Document passage START
Soddy's hexlet

In geometry, Soddy's hexlet is a chain of six spheres (shown in grey in Figure 1), each of which is tangent to both of its neighbors and also to three mutually tangent given spheres. In Figure 1, these three spheres are shown as a central sphere (red), and two spheres (not shown) above and below the plane the centers of the hexlet spheres lie on. In addition, the hexlet spheres are tangent to a fourth sphere (blue in Figure 1), which is not tangent to the three others.

According to a theorem published by Frederick Soddy in 1937, it is always possible to find a hexlet for any choice of mutually tangent spheres A, B and C. Indeed, there is an infinite family of hexlets related by rotation and scaling of the hexlet spheres (Figure 1); in this, Soddy's hexlet is the spherical analog of a Steiner chain of six circles. Consistent with Steiner chains, the centers of the hexlet spheres lie in a single plane, on an ellipse. Soddy's hexlet was also discovered independently in Japan, as shown by Sangaku tablets from 1822 in the Kanagawa prefecture.

Soddy's hexlet is a chain of six spheres, labeled S₁–S₆, each of which is tangent to three given spheres, A, B and C, that are themselves mutually tangent at three distinct points. (For consistency throughout the article, the hexlet spheres will always be depicted in grey, spheres A and B in green, and sphere C in blue.) The hexlet spheres are also tangent to a fourth fixed sphere D (always shown in red) that is not tangent to the three others, A, B and C.
Document passage END
Information given START
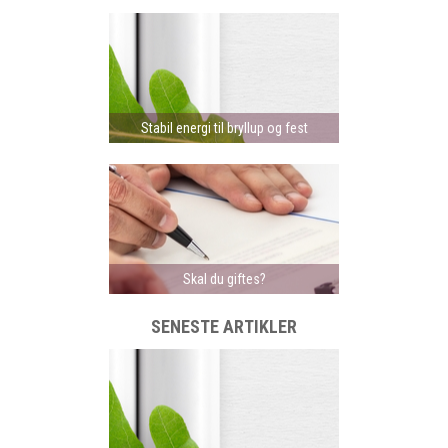
Stabil energi til bryllup og fest
Skal du giftes?
SENESTE ARTIKLER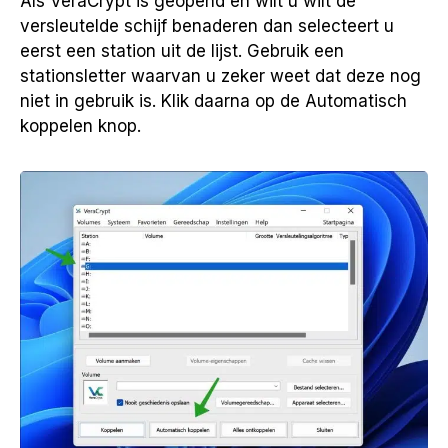
Als VeraCrypt is geopend en wilt u wilt de
versleutelde schijf benaderen dan selecteert u
eerst een station uit de lijst. Gebruik een
stationsletter waarvan u zeker weet dat deze nog
niet in gebruik is. Klik daarna op de Automatisch
koppelen knop.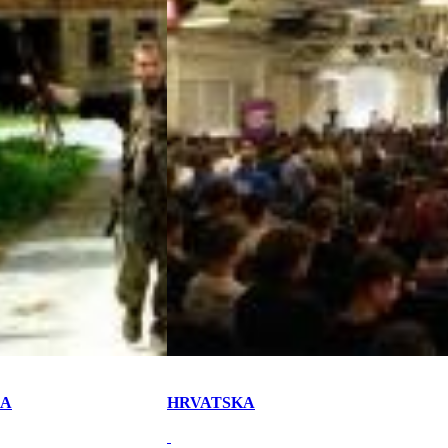
KA
HRVATSKA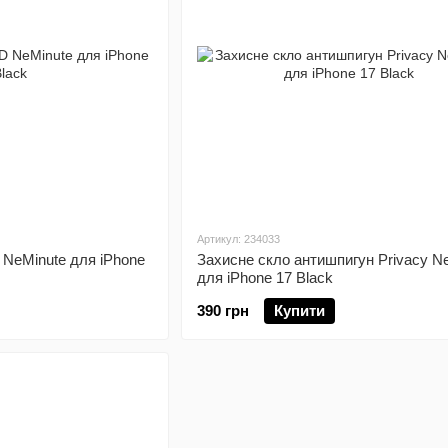
Артикул: 234033
 NeMinute для iPhone
Захисне скло антишпигун Privacy N
для iPhone 17 Black
390 грн
Купити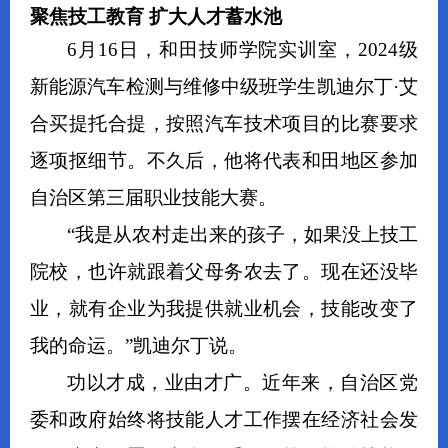
聚焦技工教育 扩大人才蓄水池
6月16日，和田技师学院实训室，2024级
新能源汽车检测与维修中级班学生凯迪尔丁·艾
合买提托合提，按照汽车技术项目的比赛要求
逐项抠细节。不久后，他将代表和田地区参加
自治区第三届职业技能大赛。
“我是从农村走出来的孩子，如果没上技工
院校，也许就跟着父母务农去了。现在还没毕
业，就有企业为我提供就业机会，技能改变了
我的命运。”凯迪尔丁说。
功以才成，业由才广。近年来，自治区党
委和政府始终将技能人才工作摆在经济社会发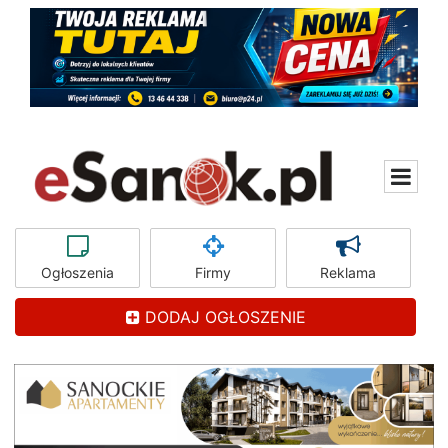
Ogłoszenia
Firmy
Reklama
DODAJ OGŁOSZENIE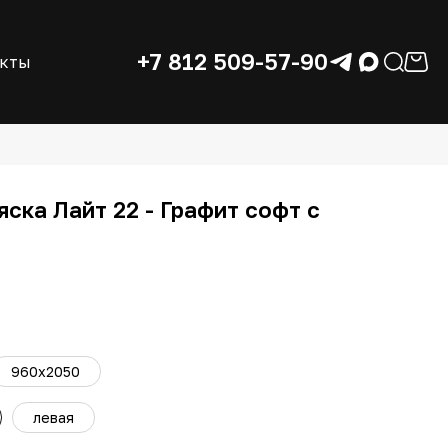
+7 812 509-57-90
акты
ска Лайт 22 - Графит софт с
960x2050
левая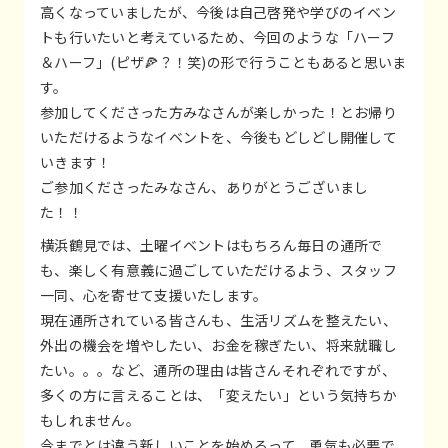
高くなっていましたが、今後は自己啓発や学びのイベン
トも行いたいと考えているため、今回のような「ハーフ
＆ハーフ」(ピザ🍕？！笑)の形で行うこともあると思いま
す。
参加してくださった方みなさんが楽しかった！とお帰り
いただけるようなイベントを、今後もどしどし開催して
いきます！
ご参加くださったみなさん、ありがとうございまし
た！！
横浜鶴見では、土曜イベントはもちろん毎日の通所で
も、楽しく有意義に過ごしていただけるよう、スタッフ
一同、心を寄せて支援いたします。
現在通所されている皆さんも、生活リズムを整えたい、
外出の機会を増やしたい、お金を稼ぎたい、将来就職し
たい。。。など、通所の理由は皆さんそれぞれですが、
多くの方に言えることは、「変えたい」という気持ちか
もしれません。
今までとは違う新しいことを始めるって、勇気も必要で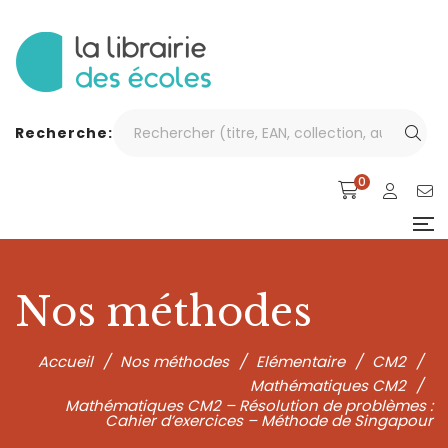
Recherche:
0
Nos méthodes
Accueil
/
Nos méthodes
/
Elémentaire
/
CM2
/
Mathématiques CM2
/
Mathématiques CM2 – Résolution de problèmes :
Cahier d’exercices – Méthode de Singapour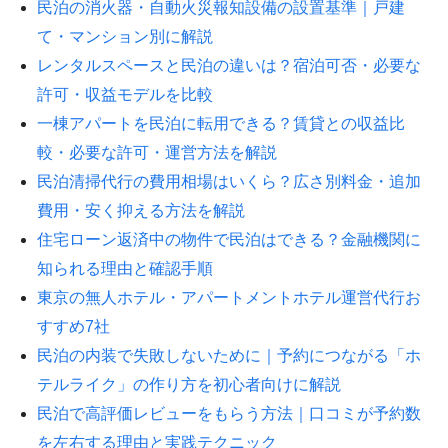
民泊の消火器・自動火災報知設備の設置基準｜戸建
て・マンション別に解説
レンタルスペースと民泊の違いは？宿泊可否・必要な
許可・収益モデルを比較
一棟アパートを民泊に転用できる？賃貸との収益比
較・必要な許可・運営方法を解説
民泊清掃代行の費用相場はいくら？広さ別料金・追加
費用・安く抑える方法を解説
住宅ローン返済中の物件で民泊はできる？金融機関に
知られる理由と確認手順
東京の無人ホテル・アパートメントホテル運営代行お
すすめ7社
民泊の内装で失敗しないために｜予約につながる「ホ
テルライク」の作り方を初心者向けに解説
民泊で高評価レビューをもらう方法｜口コミが予約数
を左右する理由と実践テクニック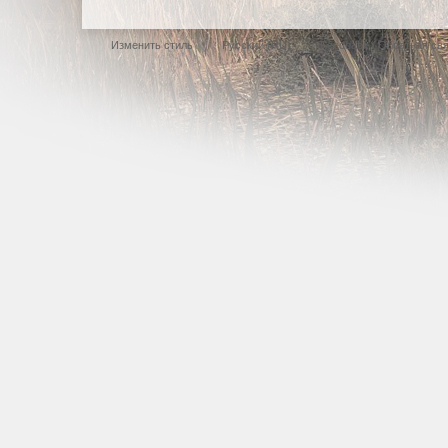
Изменить стиль
Русский (RU)
Feedback / Обратная св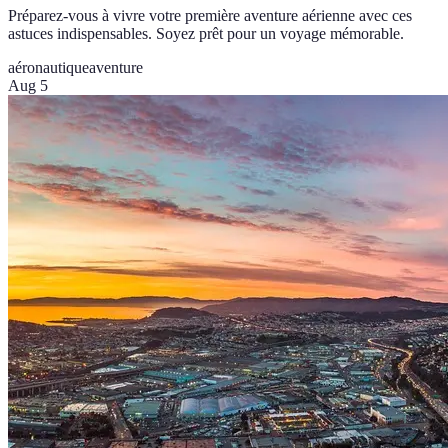
Préparez-vous à vivre votre première aventure aérienne avec ces
astuces indispensables. Soyez prêt pour un voyage mémorable.
aéronautique
aventure
Aug 5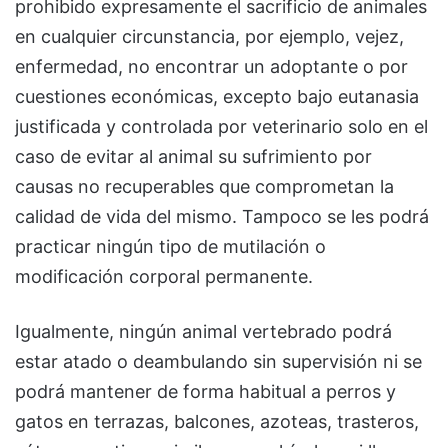
prohibido expresamente el sacrificio de animales
en cualquier circunstancia, por ejemplo, vejez,
enfermedad, no encontrar un adoptante o por
cuestiones económicas, excepto bajo eutanasia
justificada y controlada por veterinario solo en el
caso de evitar al animal su sufrimiento por
causas no recuperables que comprometan la
calidad de vida del mismo. Tampoco se les podrá
practicar ningún tipo de mutilación o
modificación corporal permanente.
Igualmente, ningún animal vertebrado podrá
estar atado o deambulando sin supervisión ni se
podrá mantener de forma habitual a perros y
gatos en terrazas, balcones, azoteas, trasteros,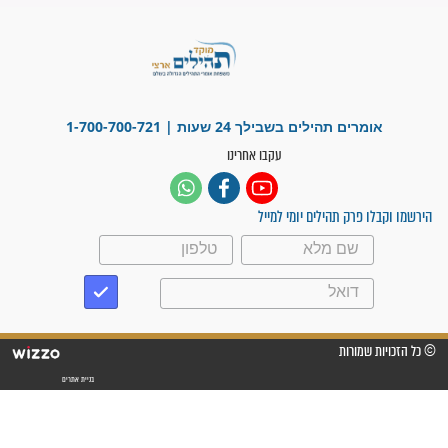
"משהו בתוכי ידע שההריון הזה
זקוק לתפילות": סיפור ישועה
מדהים בזכות התפילות מדי יום
"אשמח שתודיעו למתפללים
עלינו שהקב"ה שמע לתפילות
וחתמתי על חוזה עבודה אחרי
שנתיים של חיפוש!"
"לא להתייאש חס ושלום, גם
אם הזיווג עוד לא מגיע"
Information given END
Work to complete
**A.** Name every sphere that the passage on Soddy's hexlet identifies by a single capital letter.
**B.** Pick up the passage on Soddy's hexlet after its final sentence and continue it.

Task answers
**A.** A, B, C, D

**B.**
Each sphere of Soddy's hexlet is also tangent to its neighbors in the chain; for example, sphere S₄ is tangent to S₃ and S₅. The chain is closed, meaning that every sphere in the chain has two tangent neighbors; in particular, the initial and final spheres, S₁ and S₆, are tangent to one another.

The annular Soddy's hexlet is a special case (Figure 2), in which the three mutually tangent spheres consist of a single sphere of radius r (blue) sandwiched between two parallel planes (green) separated by a perpendicular distance 2r. In this case, Soddy's hexlet consists of six spheres of radius r packed like ball bearings around the central sphere and likewise sandwiched. The hexlet spheres are also tangent to a fourth sphere (red), which is not tangent to the other three.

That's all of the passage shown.